Forum Moderators: coopster

Message Too Old, No Replies

bulk fopen();

         

gilmour

4:54 am on May 13, 2003 (gmt 0)

10+ Year Member



My new pet project is a site directory and am working on some dead link tools to automate the upkeep.

I made a script that iterates through the URLs and checks them with fopen();, flags and de-activates them accordingly. Currently there are 2K links, I would not expect to grow beyond 10K.

fopen(); seems to hang (even after breaking my while query into smaller batches). From what I understand fopen(); has the propensity to have trouble with paths that end as a directory without an explicit file name.

fopensock(); seems to be more robust, however I don't really needs all of it's features (detecting 302's etc.)

Any advice would be appreciated.

lorax

4:04 pm on May 13, 2003 (gmt 0)

WebmasterWorld Senior Member 10+ Year Member Top Contributors Of The Month



I'm actually working out this very issue. You might want to read through [webmasterworld.com...] as there is a nice solution provided there using the cURL library.

BCMG_Scott

9:21 pm on May 13, 2003 (gmt 0)

10+ Year Member



Another option you can use the CPAN module WWW::Robot and write your own spider/lint/robot. I did this to help with indexing/spidering my sites (for a search engine) and to do some link checking. I backended it to a MySQL database so that I can do nice SQL queries against the data. I have around 1100 pages indexed and about 80,000 links.

Scott Geiger

gilmour

5:10 am on May 14, 2003 (gmt 0)

10+ Year Member



Thanks lorax,...I was hoping to avoid using the cURL library, it seemed a little bit like sandblasting a soup cracker, but it appears to be the best tool for the job.

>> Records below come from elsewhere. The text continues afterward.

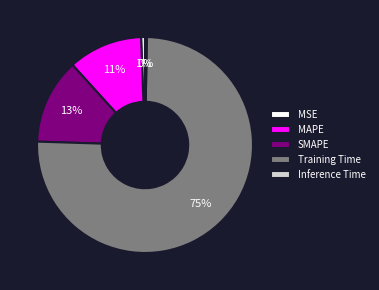

Which category has the biggest portion of the pie?

Training Time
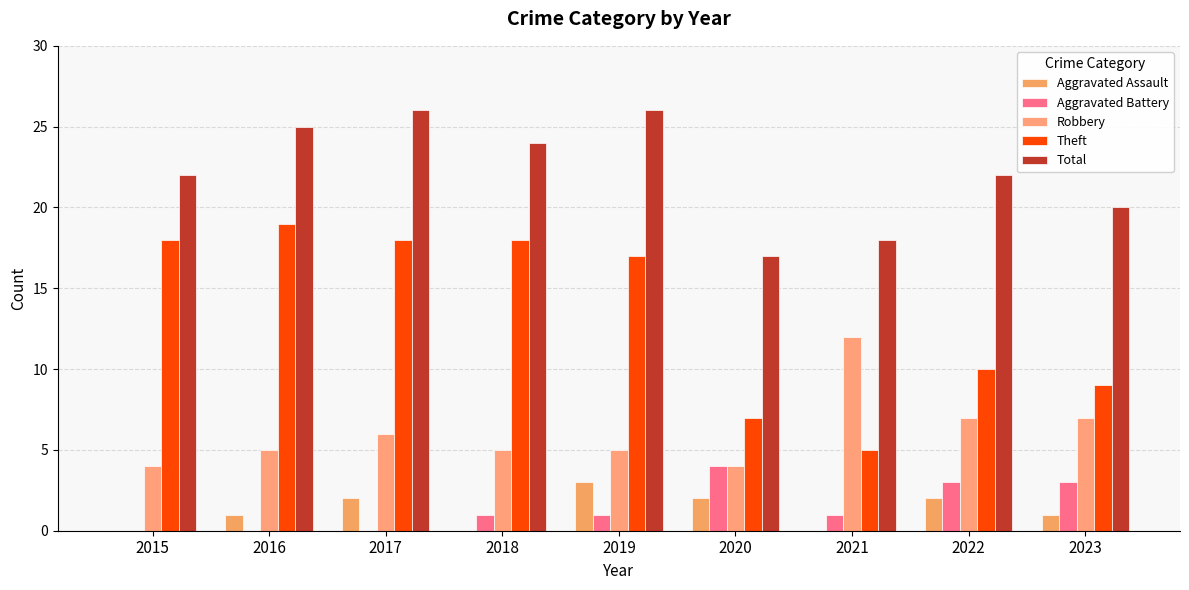

What is the spread (max minus min) of values at 2023?

19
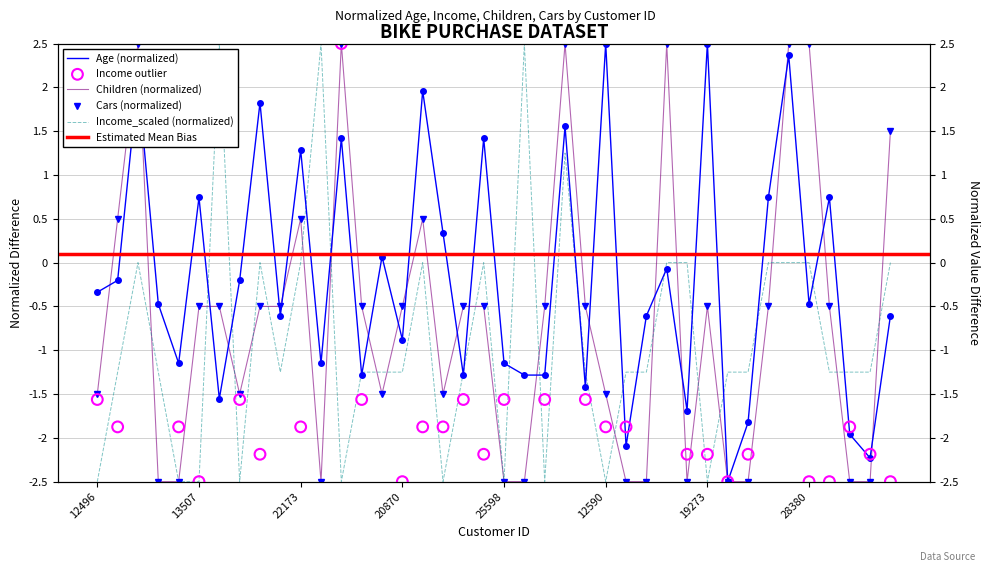

At how many categories does at least one series exceed 0?

22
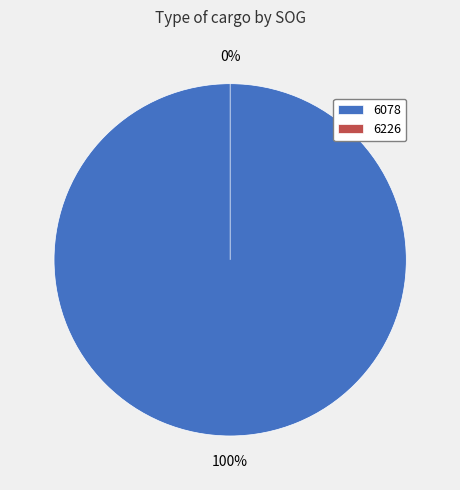

Which category has the biggest portion of the pie?

6078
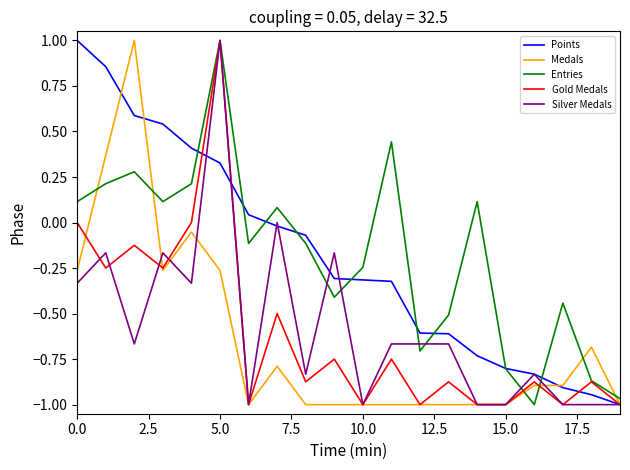

At how many categories does at least one series exceed 0?

10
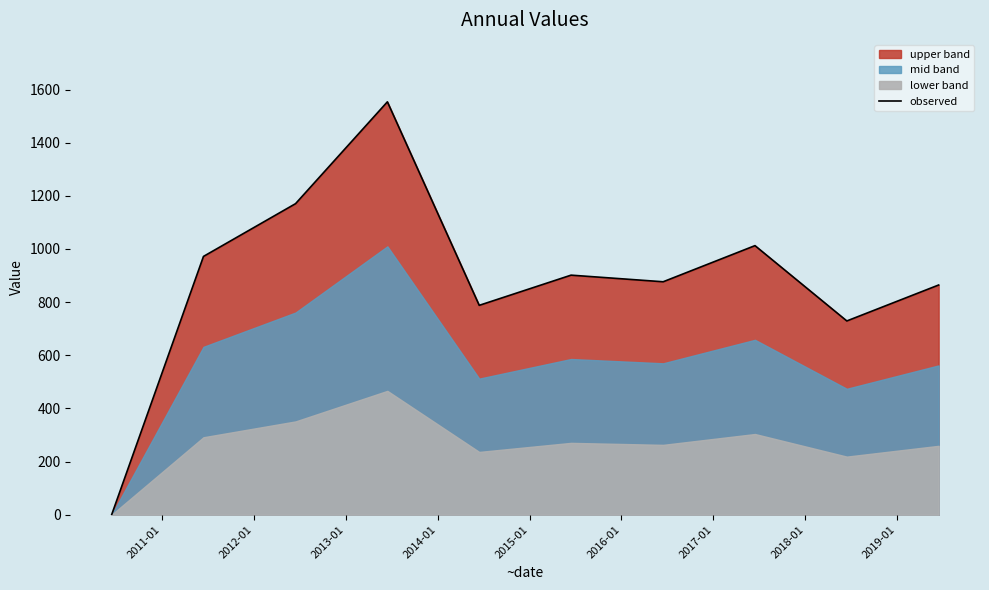

What is the highest value of the observed series?

1553.8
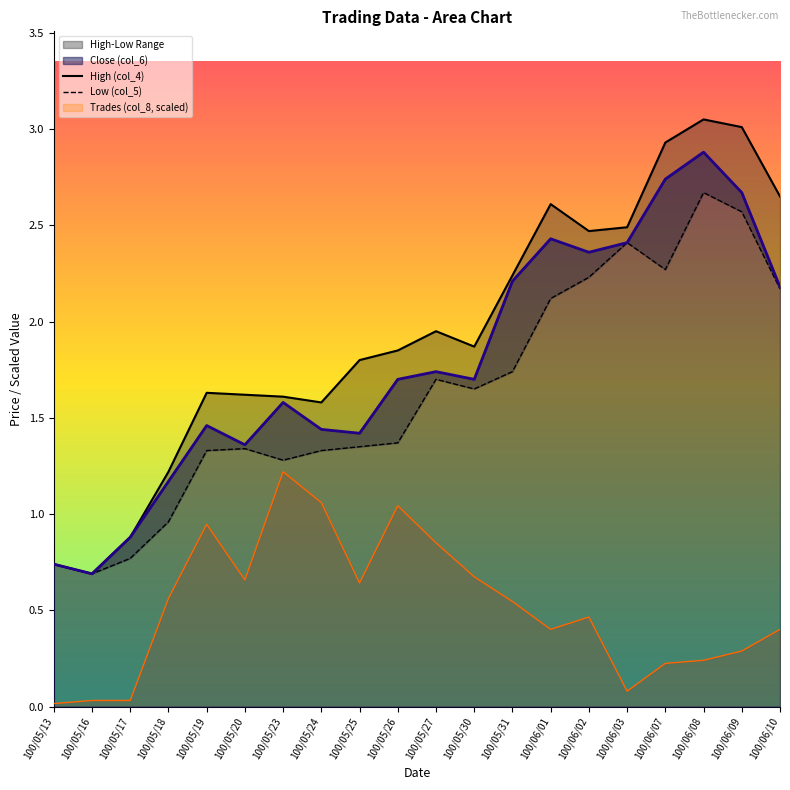

True or false: Close (col_6) has a value of 1.4 at 100/05/25.

True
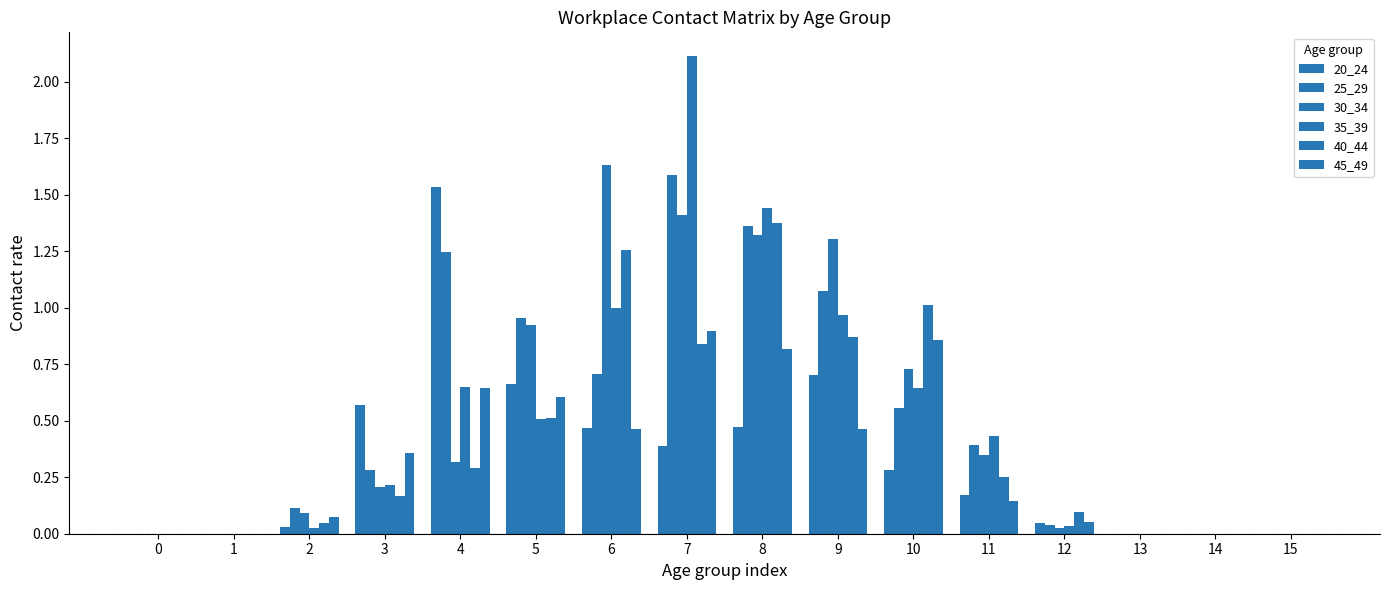

At which label is 35_39 closest to 1?

6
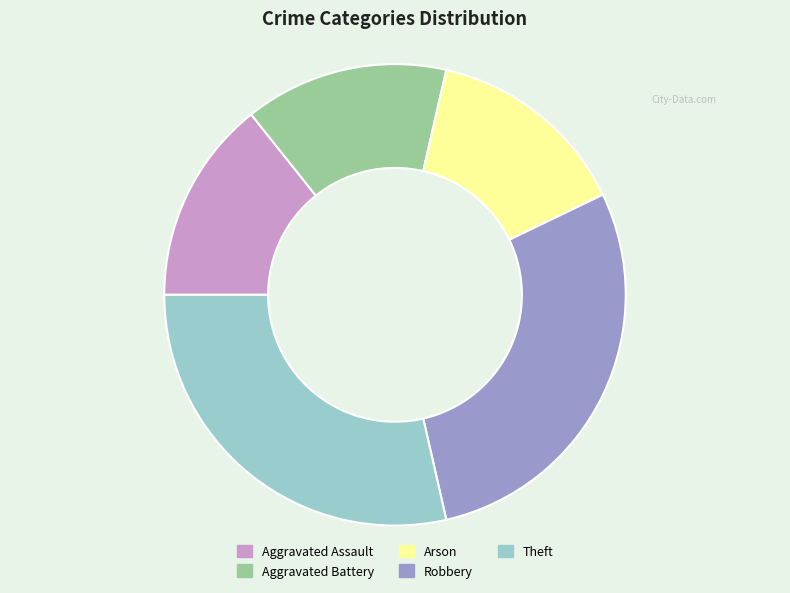

Does Theft represent more than half of the total?

No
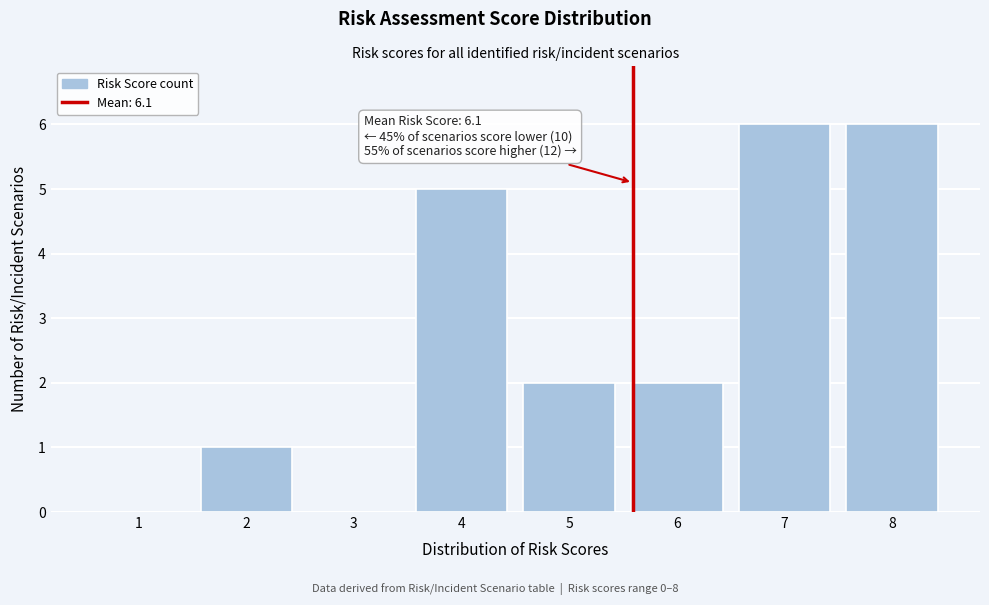

Reading left to right, list all the values displayed in this chart.

1=0	2=1	3=0	4=5	5=2	6=2	7=6	8=6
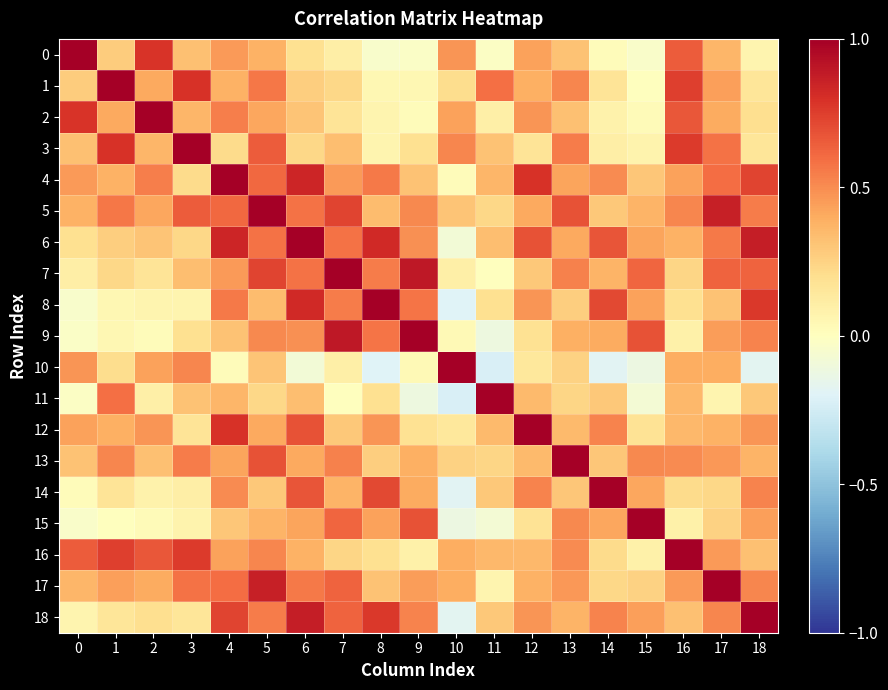

Reading left to right, what are all the values shown in this chart?

0: 0=1.0	1=0.3	2=0.8	3=0.3	4=0.5	5=0.4	6=0.2	7=0.1	8=-0.0	9=-0.0	10=0.5	11=-0.0	12=0.4	13=0.3	14=0.0	15=-0.0	16=0.7	17=0.4	18=0.1
1: 0=0.3	1=1.0	2=0.4	3=0.8	4=0.4	5=0.6	6=0.3	7=0.2	8=0.1	9=0.1	10=0.2	11=0.6	12=0.4	13=0.5	14=0.2	15=0.0	16=0.7	17=0.4	18=0.2
2: 0=0.8	1=0.4	2=1.0	3=0.4	4=0.5	5=0.4	6=0.3	7=0.2	8=0.1	9=0.0	10=0.4	11=0.1	12=0.5	13=0.3	14=0.1	15=0.0	16=0.7	17=0.4	18=0.2
3: 0=0.3	1=0.8	2=0.4	3=1.0	4=0.2	5=0.7	6=0.2	7=0.3	8=0.1	9=0.2	10=0.5	11=0.3	12=0.2	13=0.6	14=0.1	15=0.1	16=0.8	17=0.6	18=0.2
4: 0=0.5	1=0.4	2=0.5	3=0.2	4=1.0	5=0.6	6=0.8	7=0.5	8=0.6	9=0.3	10=0.0	11=0.4	12=0.8	13=0.4	14=0.5	15=0.3	16=0.4	17=0.6	18=0.7
5: 0=0.4	1=0.6	2=0.4	3=0.7	4=0.6	5=1.0	6=0.6	7=0.7	8=0.3	9=0.5	10=0.3	11=0.2	12=0.4	13=0.7	14=0.3	15=0.4	16=0.5	17=0.9	18=0.5
6: 0=0.2	1=0.3	2=0.3	3=0.2	4=0.8	5=0.6	6=1.0	7=0.6	8=0.8	9=0.5	10=-0.1	11=0.3	12=0.7	13=0.4	14=0.7	15=0.4	16=0.4	17=0.6	18=0.9
7: 0=0.1	1=0.2	2=0.2	3=0.3	4=0.5	5=0.7	6=0.6	7=1.0	8=0.6	9=0.9	10=0.1	11=0.0	12=0.3	13=0.5	14=0.4	15=0.6	16=0.2	17=0.6	18=0.6
8: 0=-0.0	1=0.1	2=0.1	3=0.1	4=0.6	5=0.3	6=0.8	7=0.6	8=1.0	9=0.6	10=-0.2	11=0.2	12=0.5	13=0.3	14=0.7	15=0.4	16=0.2	17=0.3	18=0.8
9: 0=-0.0	1=0.1	2=0.0	3=0.2	4=0.3	5=0.5	6=0.5	7=0.9	8=0.6	9=1.0	10=0.0	11=-0.1	12=0.2	13=0.4	14=0.4	15=0.7	16=0.1	17=0.4	18=0.5
10: 0=0.5	1=0.2	2=0.4	3=0.5	4=0.0	5=0.3	6=-0.1	7=0.1	8=-0.2	9=0.0	10=1.0	11=-0.2	12=0.1	13=0.3	14=-0.2	15=-0.1	16=0.4	17=0.4	18=-0.2
11: 0=-0.0	1=0.6	2=0.1	3=0.3	4=0.4	5=0.2	6=0.3	7=0.0	8=0.2	9=-0.1	10=-0.2	11=1.0	12=0.4	13=0.2	14=0.3	15=-0.1	16=0.4	17=0.1	18=0.3
12: 0=0.4	1=0.4	2=0.5	3=0.2	4=0.8	5=0.4	6=0.7	7=0.3	8=0.5	9=0.2	10=0.1	11=0.4	12=1.0	13=0.3	14=0.5	15=0.2	16=0.4	17=0.4	18=0.5
13: 0=0.3	1=0.5	2=0.3	3=0.6	4=0.4	5=0.7	6=0.4	7=0.5	8=0.3	9=0.4	10=0.3	11=0.2	12=0.3	13=1.0	14=0.3	15=0.5	16=0.5	17=0.5	18=0.4
14: 0=0.0	1=0.2	2=0.1	3=0.1	4=0.5	5=0.3	6=0.7	7=0.4	8=0.7	9=0.4	10=-0.2	11=0.3	12=0.5	13=0.3	14=1.0	15=0.4	16=0.2	17=0.2	18=0.5
15: 0=-0.0	1=0.0	2=0.0	3=0.1	4=0.3	5=0.4	6=0.4	7=0.6	8=0.4	9=0.7	10=-0.1	11=-0.1	12=0.2	13=0.5	14=0.4	15=1.0	16=0.1	17=0.3	18=0.4
16: 0=0.7	1=0.7	2=0.7	3=0.8	4=0.4	5=0.5	6=0.4	7=0.2	8=0.2	9=0.1	10=0.4	11=0.4	12=0.4	13=0.5	14=0.2	15=0.1	16=1.0	17=0.5	18=0.3
17: 0=0.4	1=0.4	2=0.4	3=0.6	4=0.6	5=0.9	6=0.6	7=0.6	8=0.3	9=0.4	10=0.4	11=0.1	12=0.4	13=0.5	14=0.2	15=0.3	16=0.5	17=1.0	18=0.5
18: 0=0.1	1=0.2	2=0.2	3=0.2	4=0.7	5=0.5	6=0.9	7=0.6	8=0.8	9=0.5	10=-0.2	11=0.3	12=0.5	13=0.4	14=0.5	15=0.4	16=0.3	17=0.5	18=1.0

The O'Reilly PHP Cookbook seems to favor it over fopen(), fsockopen() and PEAR's HTTP_Request class,...they probably know what their talking about.

lorax

2:19 pm on May 14, 2003 (gmt 0)

WebmasterWorld Senior Member 10+ Year Member Top Contributors Of The Month



>> sandblasting a soup cracker

LOL. If you consider the library as a whole - yeah. But we're talking about a limited selection of functions that should provide a quick and relatively painless solution. I suppose you could also write something in C++ or JAVA and execute it server side if you had the wherewithall to develop and implement it. But why would you when you have a ready made set of functions available? ;)